WHO. UN Decade of Healthy Ageing: Plan of Action 2021–2030 (2020). · WHO. Integrated Care for Older People (ICOPE) Guidelines (2017). · OECD. Health at a Glance 2023 & 2025; HCQO Indicator Definitions (2023). · Barnett K et al. Epidemiology of multimorbidity. Lancet 2012;380:37–43. · Quan H et al. Coding algorithms for comorbidities in ICD-10 administrative data.
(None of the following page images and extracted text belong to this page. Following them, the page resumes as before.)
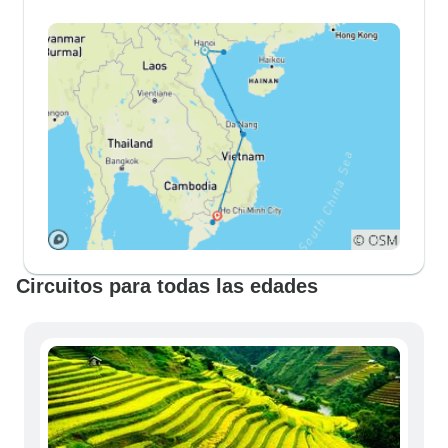
Circuitos para todas las edades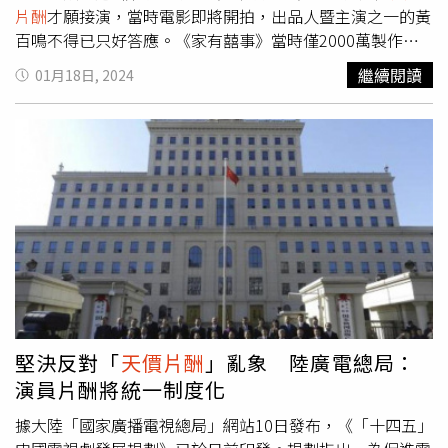
片酬
才願接演，當時電影即將開拍，出品人暨主演之一的黃
百鳴不得已只好答應。《家有囍事》當時僅2000萬製作成
本（約新台幣7833萬元），沒想到周星馳竟開出800萬港幣
繼續閱讀
01月18日, 2024
天價才願接演，片酬甚至比張國榮的300萬（約新台幣1174
萬元）還要高出近三倍。不過片酬雖高，但周星馳的演技讓
黃百鳴相當佩服，直呼：「他的演繹真是很好。」片中常家
三兄弟吃早餐的橋段當中，張國榮曾和黃百鳴商量是否要加
戲或加台詞，讓場面更加精采，兩人找周星馳商量，沒想到
周星馳一看劇本，便直言這段已經非常好，根本不用加戲。
於是，這場早餐戲在三人你來我往的演繹當中，周星馳透過
他精彩的表情與動作，完成跟黃百鳴與張國榮的互動。《家
有囍事4K數位修復加長版》一幕張曼玉（左）與李麗珍
（中）的元配遇小三戲碼，周星馳建議增加一掌打飛李麗珍
的搞笑橋段。（圖／采昌提供）另一方面，周星馳也會適時
加戲，讓場面更加精采，片中他跟李麗珍偷情，差點被女友
堅決反對「
天價片酬
」亂象 陸廣電總局：
張曼玉抓包的橋段，劇本原是周星馳與李麗珍從房間窗戶墜
演員片酬將統一制度化
落地面，周星馳在兩人下墜的過程中，赫然發現張曼玉就在
下方，便在落地前一掌把李麗珍打回屋內，這「一掌」就是
據大陸「國家廣播電視總局」網站10日發布，《「十四五」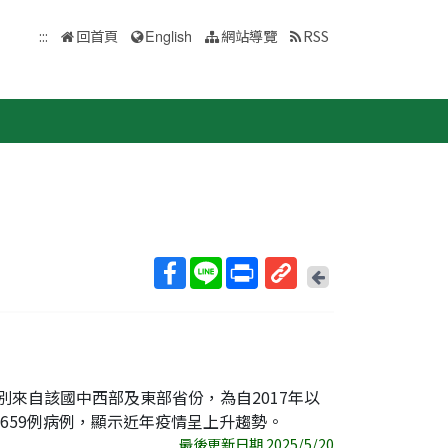
:::
回首頁
English
網站導覽
RSS
回
上
取
一
得
頁
短
網
址
別來自該國中西部及東部省份，為自2017年以
11,659例病例，顯示近年疫情呈上升趨勢。
最後更新日期 2025/5/20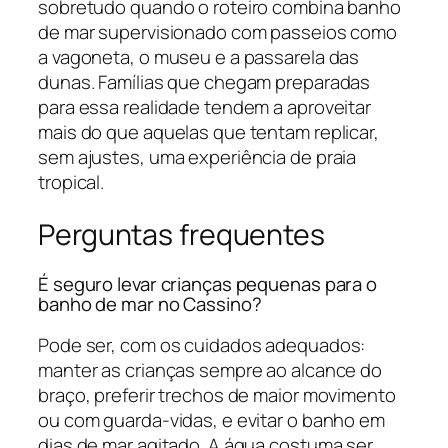
sobretudo quando o roteiro combina banho
de mar supervisionado com passeios como
a vagoneta, o museu e a passarela das
dunas. Famílias que chegam preparadas
para essa realidade tendem a aproveitar
mais do que aquelas que tentam replicar,
sem ajustes, uma experiência de praia
tropical.
Perguntas frequentes
É seguro levar crianças pequenas para o
banho de mar no Cassino?
Pode ser, com os cuidados adequados:
manter as crianças sempre ao alcance do
braço, preferir trechos de maior movimento
ou com guarda-vidas, e evitar o banho em
dias de mar agitado. A água costuma ser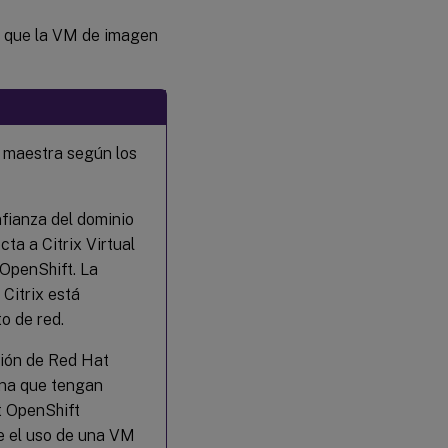
e que la VM de imagen
 maestra según los
fianza del dominio
ta a Citrix Virtual
 OpenShift. La
 Citrix está
o de red.
ción de Red Hat
ina que tengan
t OpenShift
te el uso de una VM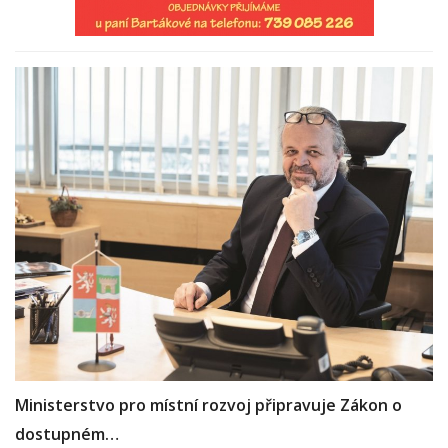
Ministerstvo pro místní rozvoj připravuje Zákon o
dostupném…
Med Care 2005;43:1130–9. · Law No. 13 of 1998 on the Welfare of Older Persons. · MoH Regulation No. 67 of 2015 (health services for older people at puskesmas); MoH Regulation No. 79 of 2014 (geriatric services in hospitals). · BPS. Older Population Statistics 2023. · Ministry of Health RI. Key Results of the Indonesia Health Survey (SKI) 2023.

## consolidated multi-sheet workbook
if (requireNamespace("writexl", quietly=TRUE)) {
  sheets <- list(
    INDEX=data.frame(Sheet=c("cohort_flow","table1","strata_usia","prev_year","entry","geriatric","acsc",
      "multimorbidity","chronic_prev","cost","equity"),
      Keterangan=c("STROBE cohort flow","Characteristics vs elderly population","Age distribution",
      "Older people served per year","Point of first contact","Geriatric syndromes",
      "Avoidable admissions","Multimorbidity distribution","Chronic disease prevalence",
      "Per-capita cost & INA-CBG","Equity by segment & province")),
    cohort_flow=A$cohort_flow, table1=A$table1, strata_usia=A$strata_patient,
    prev_year=A$prev_year_total, entry=A$entry_overall, geriatric=A$geriatric_prev,
    acsc=A$acsc_breakdown, multimorbidity=A$mm_dist, chronic_prev=A$chronic_prev,
    cost=A$cost_percapita_band, equity=A$equity_segment)
  sheets <- lapply(sheets, as.data.frame)
  names(sheets) <- substr(names(sheets),1,31)
  writexl::write_xlsx(sheets, file.path(OUT_DIR,"tables_aging_ltc_jkn.xlsx"))
}
cat("Artifacts exported to:", normalizePath(OUT_DIR), "\n")
## Artifacts exported to: /opt/project_center_mirror/ARC12. Aging and Chronic Disease Institute/12.3 Aging & LTC JKN Claims/analysis/outputs

Health-system analysis based on aggregate administrative data (BPJS Kesehatan Sample Data). All population figures are weighted projections from the sample and represent the JKN-served population.